WHAT YOU WILL DO> Go through the listing and set it down exactly, leaving out its pictures.

GIVEN RECORDS>
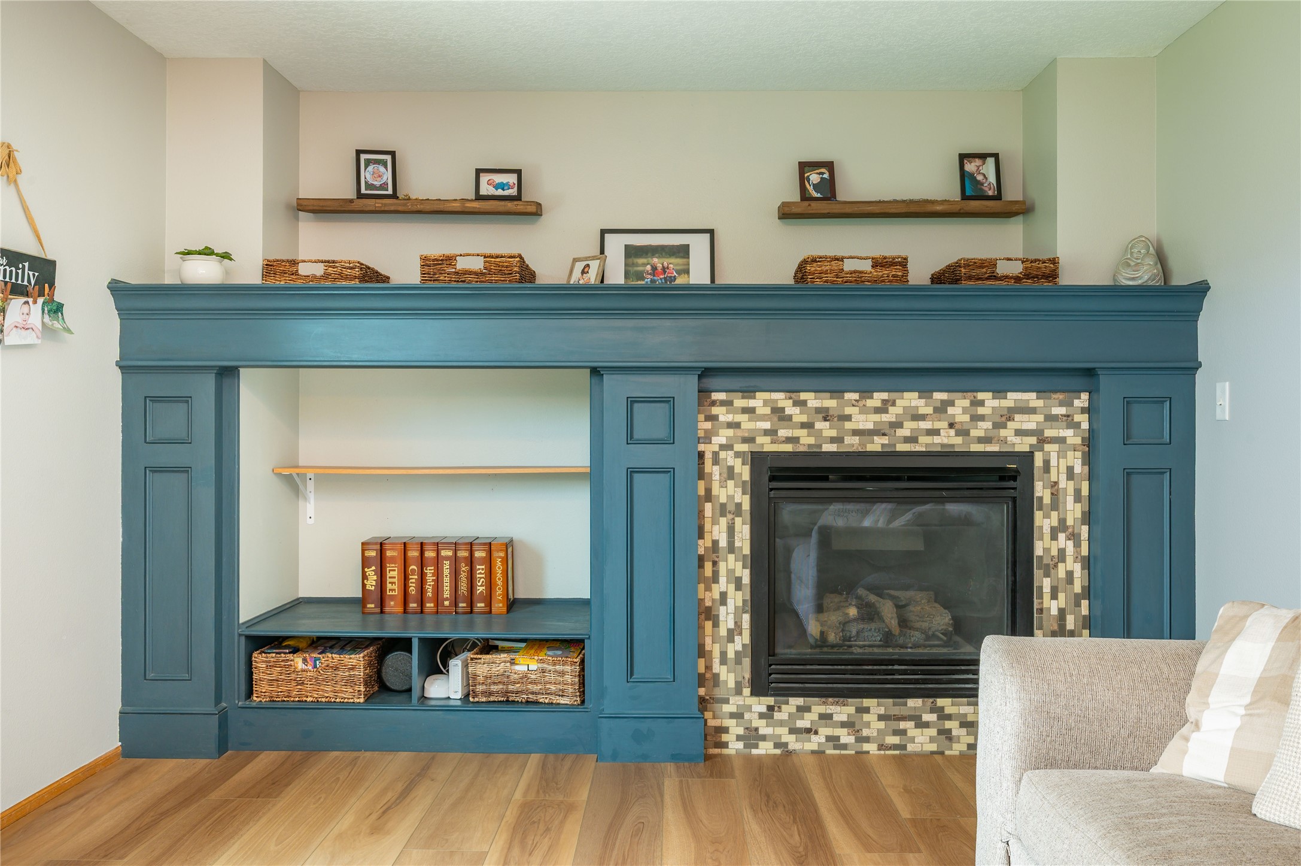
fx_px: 1083
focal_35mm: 30
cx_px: 650
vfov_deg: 43.5
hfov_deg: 62.0
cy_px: 433
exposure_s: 1/4
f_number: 10
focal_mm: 30
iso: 250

PROBLEM SOLUTION>
fx_px: 1083
focal_35mm: 30
cx_px: 650
vfov_deg: 43.5
hfov_deg: 62.0
cy_px: 433
exposure_s: 1/4
f_number: 10
focal_mm: 30
iso: 250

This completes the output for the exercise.